The act expands the definition of “report” to include any opinion or other form of writing that refers to any attest or compilation service, rather than just financial statement services, indicating a positive assurance of the reliability of the attested or compiled information. It also specifies that (1) an indication that the report issuer has special competence in accounting or auditing can come from using titles (e. g. , CPA) or any other language implying such competence (e. g. , referring to professional accounting standards) and (2) “report” includes using disclaimers of opinion conventionally understood to imply the special competence of the report's issuer.
PROVISION OF ATTEST AND COMPILATION SERVICES
Prohibition on Performing Services
The law prohibits a person or firm that is not a CPA or CPA firm from issuing financial statement reports completed according to the applicable professional accounting standards. The act expands the prohibition to include (1) offering or rendering any attest or compilation service, including those performed using the SSAEs on subjects other than financial statements, and (2) issuing a report on such services using any language conventionally used by CPAs.
The act retains existing exceptions to this prohibition that allow non-CPAs to perform tasks involving accounting or auditing skills without issuing reports (e. g. , issuing a document completed using professional accounting standards). Although the act expands the definition of attest services to include reviews of subjects other than financial statements, it does not prohibit a non-CPA from performing similar services. A non-CPA or non-CPA firm may review documents other than financial statements (e. g. , an engineering consulting firm could review a company's greenhouse gas emissions), but that person or firm cannot state or imply that the service or report was performed by a CPA or conducted according to professional accounting standards, such as the SSAEs.

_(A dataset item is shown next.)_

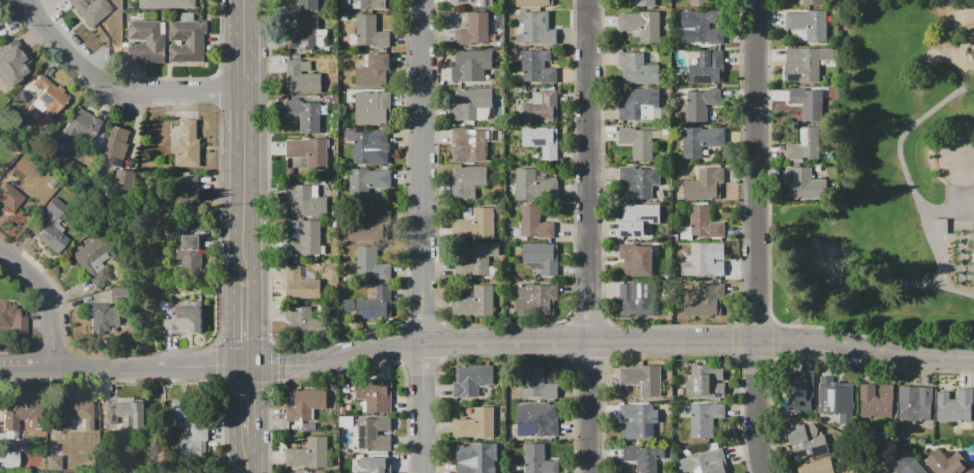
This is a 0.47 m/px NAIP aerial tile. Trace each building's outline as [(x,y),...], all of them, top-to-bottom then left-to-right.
[(91,28),(67,0),(80,0),(86,7),(94,0),(102,0),(111,10),(91,28)] [(139,9),(139,0),(195,0),(195,9),(139,9)] [(298,10),(298,0),(317,0),(317,10),(298,10)] [(348,10),(348,0),(385,0),(385,10),(348,10)] [(516,8),(516,0),(556,0),(556,8),(516,8)] [(807,42),(807,29),(785,29),(785,13),(807,13),(807,10),(825,10),(825,42),(807,42)] [(690,11),(717,12),(717,23),(709,23),(709,30),(723,30),(722,45),(690,45),(690,11)] [(519,12),(547,12),(547,31),(556,31),(556,45),(537,45),(537,43),(519,43),(519,12)] [(639,44),(639,37),(631,37),(631,31),(618,31),(618,14),(639,14),(640,12),(660,12),(660,45),(639,44)] [(487,13),(487,43),(472,43),(472,46),(455,46),(455,30),(469,30),(469,13),(487,13)] [(356,14),(376,14),(376,31),(390,31),(390,47),(373,47),(373,45),(356,45),(356,44),(349,44),(349,34),(356,34),(356,14)] [(318,16),(318,30),(327,30),(327,46),(318,46),(318,53),(299,53),(299,47),(289,47),(289,30),(299,30),(299,16),(318,16)] [(169,62),(169,46),(186,46),(186,41),(170,41),(170,21),(206,21),(206,62),(169,62)] [(164,22),(164,64),(128,64),(128,44),(145,44),(145,39),(127,39),(127,22),(164,22)] [(4,88),(0,81),(0,47),(15,37),(30,61),(27,63),(32,69),(4,88)] [(800,84),(800,82),(786,82),(786,49),(821,49),(821,84),(800,84)] [(556,82),(523,82),(523,50),(551,50),(551,62),(544,62),(544,69),(556,69),(556,82)] [(484,82),(453,82),(453,67),(456,67),(456,51),(493,51),(493,69),(484,69),(484,82)] [(699,51),(723,51),(723,84),(688,84),(688,60),(699,60),(699,51)] [(657,85),(622,84),(622,68),(618,67),(619,53),(644,53),(644,65),(657,66),(657,85)] [(355,68),(368,68),(368,54),(388,54),(388,70),(385,70),(385,75),(388,75),(388,88),(355,88),(355,68)] [(321,94),(286,94),(286,60),(301,60),(301,74),(321,74),(321,94)] [(69,98),(43,128),(25,112),(32,105),(40,113),(44,109),(34,100),(41,93),(32,85),(41,74),(69,98)] [(453,90),(459,90),(459,89),(492,89),(492,107),(478,107),(478,121),(452,121),(452,105),(456,105),(456,99),(453,99),(453,90)] [(686,91),(703,91),(703,89),(723,89),(723,106),(708,106),(707,122),(686,122),(686,91)] [(803,121),(803,103),(789,103),(789,89),(823,89),(823,121),(803,121)] [(622,90),(660,90),(659,126),(622,125),(622,120),(618,120),(618,105),(622,105),(622,90)] [(521,123),(521,104),(542,104),(542,91),(557,91),(557,123),(521,123)] [(355,93),(390,93),(390,127),(355,127),(355,93)] [(320,135),(300,135),(300,115),(287,115),(287,100),(291,100),(291,98),(300,98),(300,100),(305,100),(305,102),(320,102),(320,135)] [(76,108),(102,123),(90,143),(74,134),(66,148),(56,142),(76,108)] [(174,168),(174,154),(176,154),(176,140),(182,140),(182,121),(196,121),(196,140),(200,140),(200,167),(174,168)] [(111,125),(129,132),(125,143),(130,144),(124,160),(120,159),(118,163),(100,157),(111,125)] [(787,158),(787,144),(800,144),(800,126),(818,126),(818,158),(787,158)] [(683,127),(702,127),(702,130),(723,130),(723,147),(703,147),(702,160),(683,160),(683,127)] [(485,161),(453,161),(453,150),(457,150),(457,147),(455,147),(455,144),(453,144),(453,128),(467,128),(467,130),(485,130),(485,161)] [(522,128),(558,128),(558,160),(541,160),(541,146),(522,146),(522,128)] [(633,161),(633,143),(619,143),(619,128),(632,128),(632,131),(660,131),(660,139),(653,139),(652,161),(633,161)] [(353,165),(353,141),(344,141),(344,131),(355,131),(387,131),(387,146),(373,146),(373,165),(353,165)] [(327,170),(307,170),(307,158),(286,158),(286,141),(307,141),(307,138),(327,138),(327,170)] [(452,166),(487,166),(487,185),(474,185),(474,198),(452,198),(452,166)] [(652,200),(620,200),(620,184),(625,184),(625,182),(619,182),(619,167),(633,167),(633,169),(660,169),(659,185),(653,185),(652,200)] [(785,167),(812,167),(812,179),(826,179),(826,199),(790,199),(790,182),(785,182),(785,167)] [(117,168),(134,171),(132,188),(114,186),(117,168)] [(349,169),(369,169),(369,170),(390,170),(390,188),(369,188),(369,200),(348,200),(349,169)] [(515,200),(515,169),(535,169),(535,175),(546,175),(546,200),(515,200)] [(683,200),(684,182),(698,182),(699,169),(724,169),(723,200),(683,200)] [(181,177),(180,197),(169,197),(169,225),(200,225),(201,177),(181,177)] [(12,215),(25,197),(3,181),(0,185),(0,207),(12,215)] [(328,216),(291,216),(291,200),(285,200),(285,186),(317,186),(317,197),(328,197),(328,216)] [(35,237),(53,216),(44,208),(54,197),(67,207),(57,218),(67,226),(61,233),(69,240),(56,255),(35,237)] [(554,239),(520,239),(520,205),(539,205),(539,223),(554,223),(554,239)] [(626,205),(659,205),(658,223),(644,223),(644,237),(619,237),(619,221),(625,222),(626,205)] [(692,205),(710,205),(709,223),(723,224),(723,239),(692,239),(692,205)] [(494,207),(494,239),(472,239),(472,236),(453,236),(453,220),(474,220),(474,207),(494,207)] [(350,242),(350,223),(366,223),(366,211),(381,211),(381,242),(350,242)] [(931,219),(948,218),(948,234),(931,234),(931,219)] [(287,255),(287,242),(299,242),(299,221),(321,221),(321,255),(287,255)] [(71,255),(100,235),(113,254),(100,263),(110,278),(95,289),(71,255)] [(202,236),(202,276),(186,276),(186,259),(174,259),(174,243),(181,243),(181,236),(202,236)] [(690,243),(728,244),(728,275),(724,275),(724,277),(716,277),(716,280),(710,280),(710,277),(707,277),(707,275),(693,275),(693,277),(679,277),(679,263),(690,263),(690,243)] [(468,244),(499,244),(499,257),(490,257),(490,275),(461,275),(461,262),(468,262),(468,244)] [(523,244),(560,244),(560,262),(556,262),(556,276),(541,276),(541,262),(523,262),(523,244)] [(653,247),(652,278),(623,277),(623,258),(619,258),(619,244),(631,244),(631,247),(653,247)] [(357,246),(375,246),(375,263),(392,263),(392,280),(357,280),(357,246)] [(286,266),(301,266),(301,279),(321,279),(321,299),(286,299),(286,266)] [(655,317),(619,316),(619,284),(634,284),(634,299),(655,299),(655,317)] [(375,285),(390,285),(390,319),(355,319),(355,299),(375,299),(375,285)] [(516,285),(556,285),(556,320),(516,320),(516,285)] [(699,285),(727,285),(726,297),(720,297),(720,317),(684,317),(684,298),(699,298),(699,285)] [(493,286),(493,316),(452,316),(452,297),(474,297),(474,286),(493,286)] [(112,303),(112,287),(125,287),(125,303),(112,303)] [(160,307),(162,309),(163,310),(165,310),(167,309),(169,308),(170,307),(170,305),(169,303),(168,301),(167,300),(165,300),(163,300),(161,302),(160,303),(160,305),(160,307)] [(174,306),(181,306),(181,301),(201,302),(200,332),(181,332),(181,334),(163,333),(163,319),(173,319),(174,306)] [(10,328),(0,328),(0,302),(10,302),(10,306),(16,305),(16,309),(22,309),(22,315),(27,315),(27,335),(10,336),(10,328)] [(91,335),(91,315),(85,316),(84,304),(110,304),(111,308),(119,308),(120,327),(110,327),(110,335),(91,335)] [(286,321),(286,306),(312,306),(312,319),(328,319),(328,337),(298,337),(298,333),(289,333),(289,321),(286,321)] [(456,365),(493,365),(493,385),(477,384),(477,399),(452,399),(452,381),(456,381),(456,365)] [(660,397),(641,397),(641,386),(619,386),(619,365),(660,365),(660,397)] [(524,366),(544,366),(543,384),(555,384),(555,399),(523,398),(524,366)] [(691,366),(725,366),(725,379),(715,379),(715,383),(725,383),(725,399),(691,399),(691,366)] [(814,373),(812,416),(794,416),(795,406),(784,405),(784,386),(798,386),(799,372),(814,373)] [(819,375),(834,375),(833,386),(855,387),(854,412),(818,411),(819,375)] [(366,415),(366,412),(363,412),(363,401),(366,401),(366,399),(356,399),(356,380),(390,380),(390,415),(366,415)] [(894,384),(893,419),(859,417),(861,383),(875,384),(874,395),(879,395),(880,384),(894,384)] [(899,385),(932,386),(931,420),(897,418),(899,385)] [(291,391),(295,391),(295,389),(327,389),(327,408),(311,408),(311,421),(286,421),(286,406),(291,406),(291,391)] [(937,390),(950,390),(949,399),(958,400),(958,389),(973,390),(973,422),(936,421),(937,390)] [(55,432),(55,405),(63,405),(63,400),(92,401),(92,432),(55,432)] [(103,404),(116,404),(116,401),(128,402),(128,400),(144,400),(143,420),(117,419),(116,432),(103,432),(103,404)] [(170,427),(170,403),(172,403),(172,400),(192,400),(192,419),(183,419),(183,427),(170,427)] [(3,401),(41,401),(41,429),(29,429),(29,421),(18,420),(18,432),(2,431),(3,401)] [(683,404),(724,404),(724,417),(714,417),(714,438),(683,438),(683,404)] [(517,405),(556,405),(556,436),(517,436),(517,405)] [(632,439),(632,419),(620,419),(620,405),(652,405),(652,439),(632,439)] [(493,407),(492,438),(474,438),(475,436),(452,436),(452,419),(475,419),(475,406),(493,407)] [(357,418),(391,418),(391,431),(377,431),(377,435),(392,435),(392,449),(357,449),(357,418)] [(787,428),(815,422),(818,436),(826,434),(830,452),(794,460),(787,428)] [(180,436),(191,436),(191,426),(194,426),(194,423),(206,423),(206,427),(208,427),(208,441),(206,441),(202,441),(201,457),(180,457),(180,436)] [(286,467),(286,448),(307,448),(307,436),(327,436),(327,467),(286,467)] [(496,466),(496,472),(455,472),(456,443),(497,444),(497,460),(493,460),(493,466),(496,466)] [(558,461),(558,472),(524,472),(525,444),(544,444),(544,461),(558,461)] [(654,457),(654,472),(637,472),(637,461),(624,461),(624,446),(664,446),(664,457),(654,457)] [(956,450),(973,469),(973,471),(972,472),(935,472),(924,461),(938,448),(947,458),(956,450)] [(908,450),(929,472),(903,472),(894,463),(908,450)] [(18,470),(0,470),(0,451),(18,452),(18,470)] [(694,472),(689,472),(684,472),(680,459),(705,454),(709,472),(694,472)] [(47,470),(47,456),(61,456),(61,470),(47,470)] [(391,458),(391,472),(357,472),(376,472),(376,458),(391,458)] [(830,458),(834,472),(799,472),(797,466),(830,458)]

Out-of-State CPAs and CPA Firms
The law requires out-of-state CPA firms to hold a permit in order to provide certain attest services for clients with a home office in Connecticut. Specifically, firms need a permit to perform (1) certain audits according to professional accounting standards and (2) examinations of prospective financial information according to the SSAEs. The act expands such services to include any review or other engagement conducted according to the SSAEs.
By law, out-of-state CPAs with Connecticut practice privileges may only perform certain attest services for clients with a home office in Connecticut if they do so through a CPA firm with a permit. The act expands such services to include (1) reviews or other procedures performed according to the SSAEs and (2) reviews of financial statements performed according to specified professional accounting standards.

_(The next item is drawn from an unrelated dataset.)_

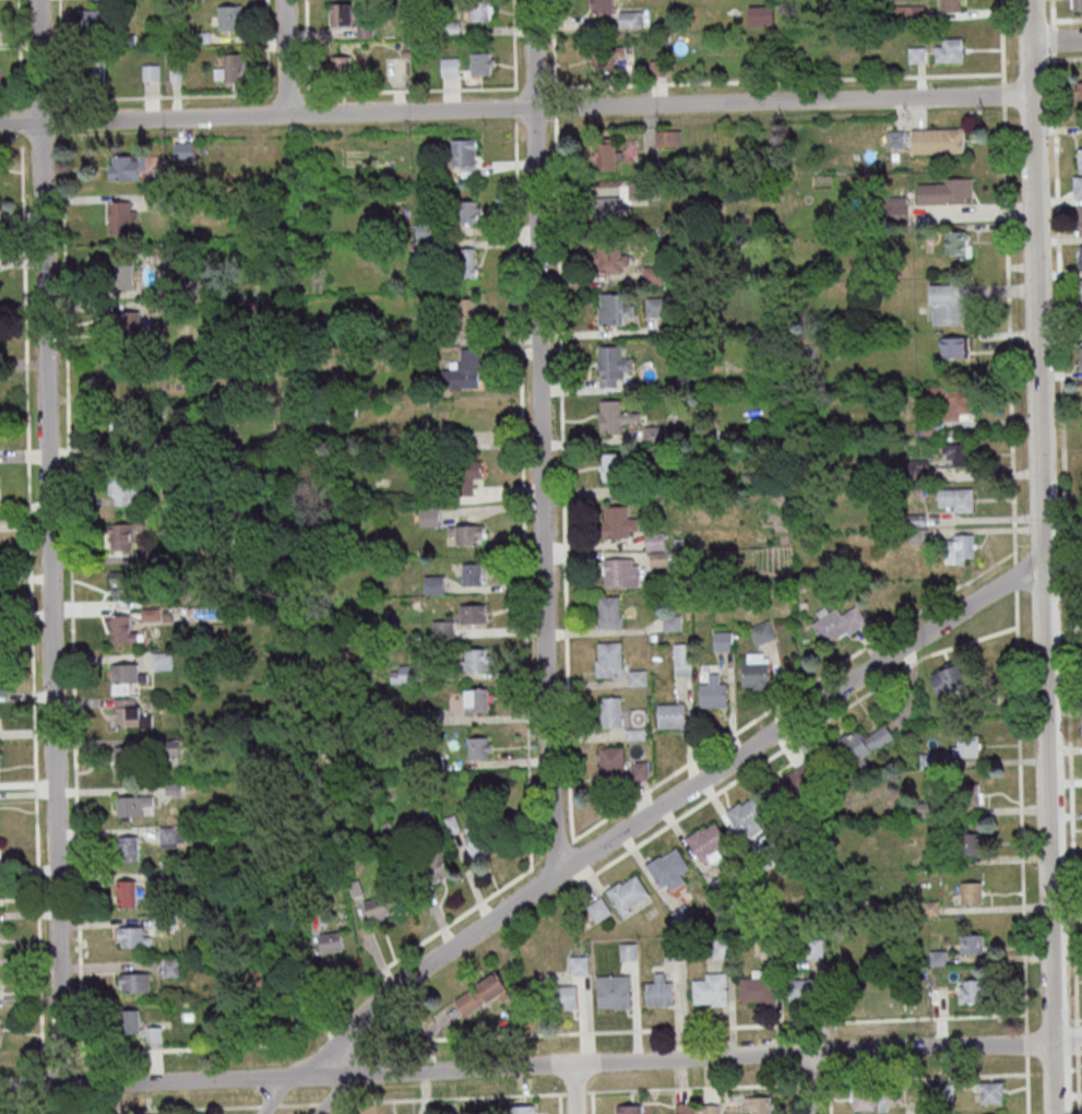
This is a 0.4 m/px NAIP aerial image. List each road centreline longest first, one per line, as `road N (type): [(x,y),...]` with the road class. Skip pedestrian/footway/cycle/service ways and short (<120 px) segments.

Uniform Accountancy Act (UAA)
In 1984, the American Institute of Certified Public Accountants and the National Association of State Boards of Accountancy published the first joint model act, later renamed the UAA. A substantial majority of state accountancy laws followed, in their principal provisions, the example provided by earlier model accountancy acts and the UAA. The UAA contains separable provisions that may be added to existing state laws instead of replacing them entirely.
The latest revision to the UAA (Seventh Edition, July, 2014) revises the definition of attest to include any examination, review, or agreed-upon procedures engagement performed using the SSAEs. Previously, it included only examinations of prospective financial information performed according to the SSAEs in the definition of attest. Consequently, non-CPAs were not prohibited from performing many attest activities according to professional accounting standards.